Venezuela was once the pride and democratic example of Latin America. It can be that once again: a free, stable, and productive country, where citizens live in safety and peace – but only if the international community provides support in at least three key areas.

SANTIAGO – Venezuela remains in free fall. Home to the world’s largest proven oil reserves and once Latin America’s wealthiest country, it is now ravaged and suffering complete economic collapse. GDP has fallen 54% from its 2013 peak, the second largest drop recorded in modern history, estimates the Institute for International Finance.

With inflation at an eye-popping 10,000,000% this year, according to the International Monetary Fund, and the minimum monthly wage below $3, a large proportion of the population is destitute. Nearly four million people are malnourished, and some are dying from malnutrition. Diseases that are preventable by vaccination or caused by dirty water, like typhoid fever and hepatitis A, have reappeared, and hospitals, lacking medicines, staff, or equipment, have become dysfunctional, causing still more people to die.
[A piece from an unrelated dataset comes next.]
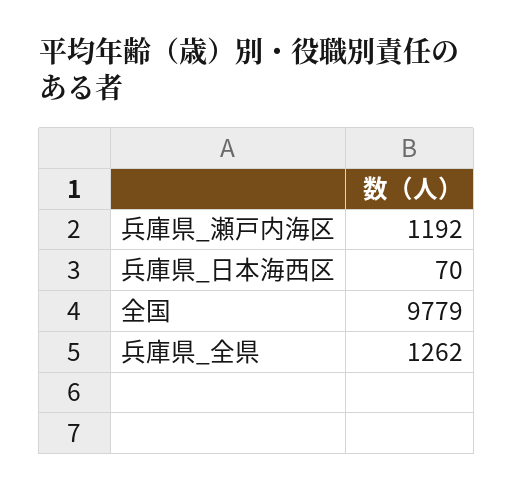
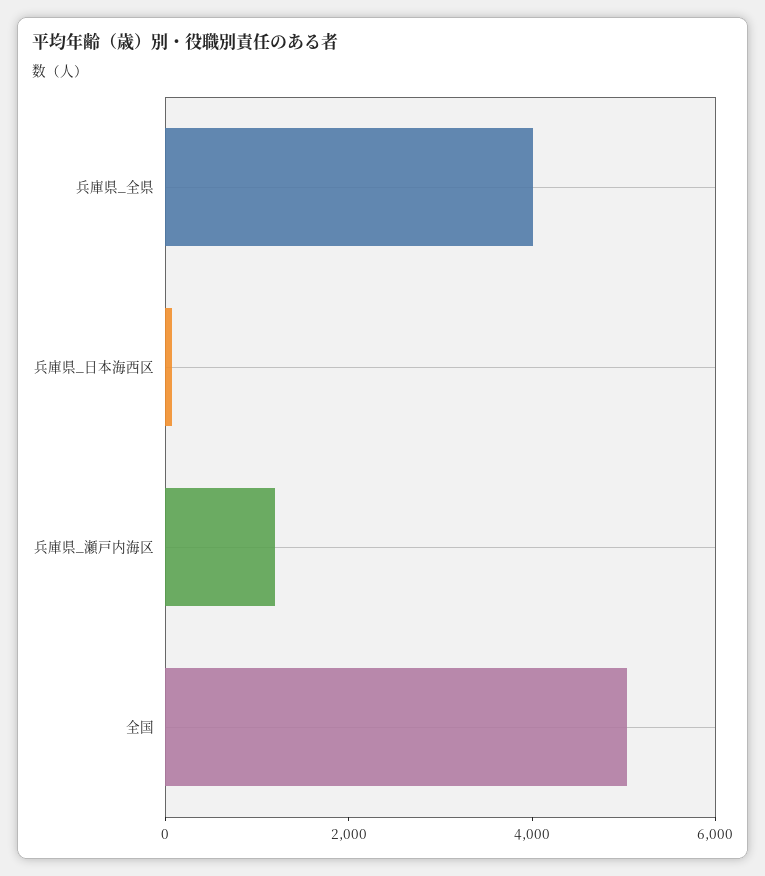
全国: 9779 -> 5000
兵庫県_全県: 1262 -> 4000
Disastrous economic policies, corruption, and cronyism under President Nicolás Maduro and his predecessor, Hugo Chávez, are entirely to blame. The regime blames this appalling state of affairs on international sanctions, but Venezuela’s economic deterioration started long before. Arbitrary confiscation (as well as crime and street violence) is an ever-present threat, a byzantine array of administrative controls has rendered the price system useless, and there is no foreign exchange to import the spare parts needed to operate trucks and industrial machinery. In this environment, businesses cannot flourish and employment cannot grow.